Happy Canada Day to all my fellow expat Hosers here in Hamilton and throughout NZ! How's it goin', eh?!


----------



## Liam(at)Large (Sep 2, 2012)

My memory is muddy, what's this that river I'm in?
New Orleans is sinking and I don't want to swim...


----------



## jnbates (Apr 21, 2011)

"SWIM!!"

Man I haven't heard that since I got here. Nice one!


----------



## Liam(at)Large (Sep 2, 2012)




----------



## jawnbc (Apr 28, 2012)

I found a mouse in my beer, eh?


----------



## jnbates (Apr 21, 2011)

"How ironic. You came here with a mouse in a bottle - now you're the mouse."

A pubescent classic - HAHAHA!

Geez, who'd wanna hork our clothes, eh?


----------



## slare (Jun 3, 2013)

I have no idea, what "Canada" day is lol.


----------



## Liam(at)Large (Sep 2, 2012)

"Billy wants the models and limousines, while I'm happy with hookers and taxicabs."


----------



## topcat83 (Apr 16, 2009)

I hope you realise that you Canadians could be posting something totally out of order here and myself and the other mods would have no idea 

It reminds me of a (very pretty) friend who gave a Powerpoint presentation to a group of Swedish businessmen. For some reason they fell about laughing when she complained about her 'sticky mouse'. 
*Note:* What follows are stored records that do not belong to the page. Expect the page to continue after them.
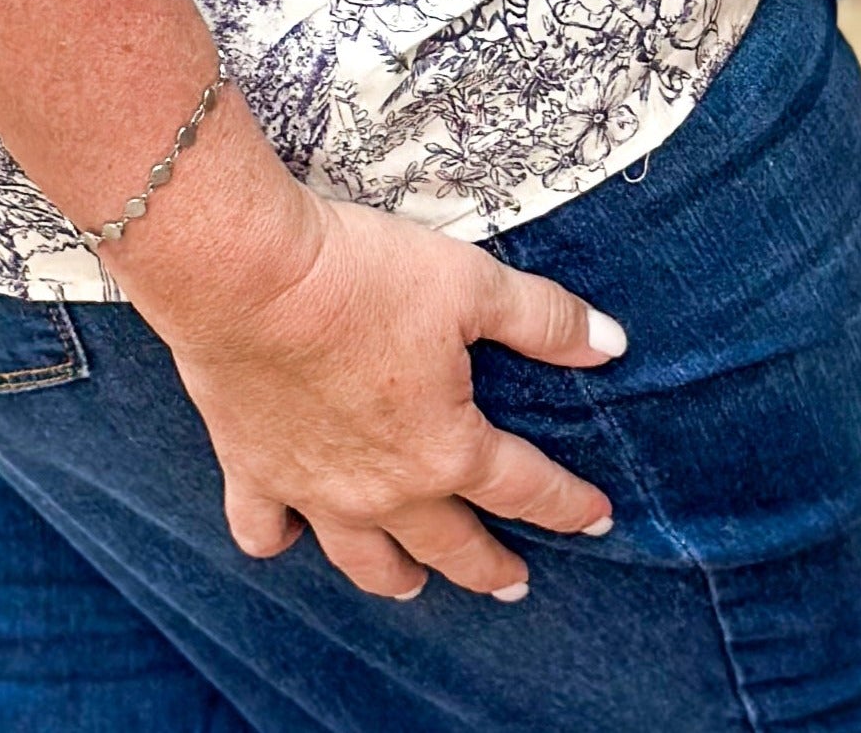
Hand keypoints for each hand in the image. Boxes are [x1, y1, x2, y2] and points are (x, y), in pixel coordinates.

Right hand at [155, 188, 624, 603]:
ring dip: (396, 577)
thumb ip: (546, 321)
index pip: (526, 488)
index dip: (569, 504)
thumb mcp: (473, 282)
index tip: (598, 516)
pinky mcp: (254, 470)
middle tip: (514, 581)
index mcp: (448, 448)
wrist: (248, 276)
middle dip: (490, 567)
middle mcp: (386, 489)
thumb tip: (612, 344)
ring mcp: (315, 490)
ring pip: (364, 560)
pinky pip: (265, 529)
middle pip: (451, 546)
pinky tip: (288, 534)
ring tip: (413, 584)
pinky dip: (279, 538)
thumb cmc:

(note to self: get Canadian friend to explain this post to me!)


----------



## jnbates (Apr 21, 2011)

topcat83 said:


> I hope you realise that you Canadians could be posting something totally out of order here and myself and the other mods would have no idea
> 
> It reminds me of a (very pretty) friend who gave a Powerpoint presentation to a group of Swedish businessmen. For some reason they fell about laughing when she complained about her 'sticky mouse'.
> 
> (note to self: get Canadian friend to explain this post to me!)


Sorry for the delay! Liam(at)Large's quote is from the rock band mockumentary movie 'Hard Core Logo' starring Hugh Dillon, lead singer of Canadian rock band The Headstones.

jawnbc and my references were from Bob and Doug McKenzie, Great White North characters in their movie 'Strange Brew'.

But this little Jim Carrey skit is an old fave of mine:


----------



## jawnbc (Apr 28, 2012)




----------



## jnbates (Apr 21, 2011)

Exactly, eh?


----------